Tymczasem, jeśli będzie się uruchamiało PC z zewnętrznego urządzenia na którym jest bootloader, można nawet zastawić pułapkę. Można sprawdzać czy dane katalogu /boot nie zostały zmienione i w ten sposób dowiedzieć się czy ktoś nie manipulował przy dysku. Wystarczą polecenia dd i sha256sum.
BTW W jaki sposób mogę się na Windowsie obronić przed atakiem Cold Boot?
 

kr2y510

konfederata targowicki
12 770
24 727
Dla mnie pomysł FDE opartym tylko na jednym nośniku, którego dotyczy szyfrowanie jest słaby.
Prawda. Ma słabości, ale jest wygodny. Ostatnio VeraCrypt wprowadził kontrolę spójności MBR i bootloadera, więc atak "Evil Maid" nie będzie taki prosty. Rozpocznie się era wojen rdzeniowych (core war).

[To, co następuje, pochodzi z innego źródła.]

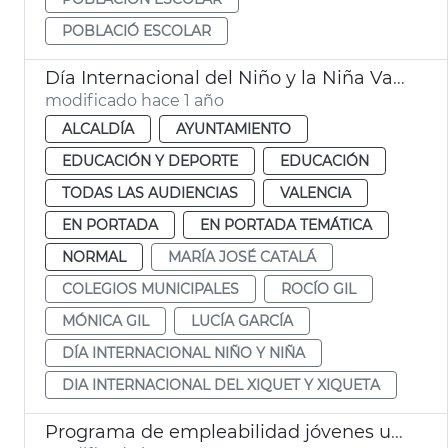
POBLACIÓ ESCOLAR
Día Internacional del Niño y la Niña Valéncia
modificado hace 1 año
ALCALDÍA
AYUNTAMIENTO
EDUCACIÓN Y DEPORTE
EDUCACIÓN
TODAS LAS AUDIENCIAS
VALENCIA
EN PORTADA
EN PORTADA TEMÁTICA
NORMAL
MARÍA JOSÉ CATALÁ
COLEGIOS MUNICIPALES
ROCÍO GIL
MÓNICA GIL
LUCÍA GARCÍA
DÍA INTERNACIONAL NIÑO Y NIÑA
DIA INTERNACIONAL DEL XIQUET Y XIQUETA
Programa de empleabilidad jóvenes universitarios UPV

Jak będę miał nowy laptop, to będę go bootował ze smartfona. Oprogramowanie do symulowania pendrive na USB już jest, a będzie bootowany obraz z zaszyfrowanego kontenera. Nawet jak ktoś przejmie jakimś trojanem smartfona, to jakakolwiek modyfikacja nie przejdzie przez kontrolę spójności. Wtedy naprawdę cały dysk może być zaszyfrowany.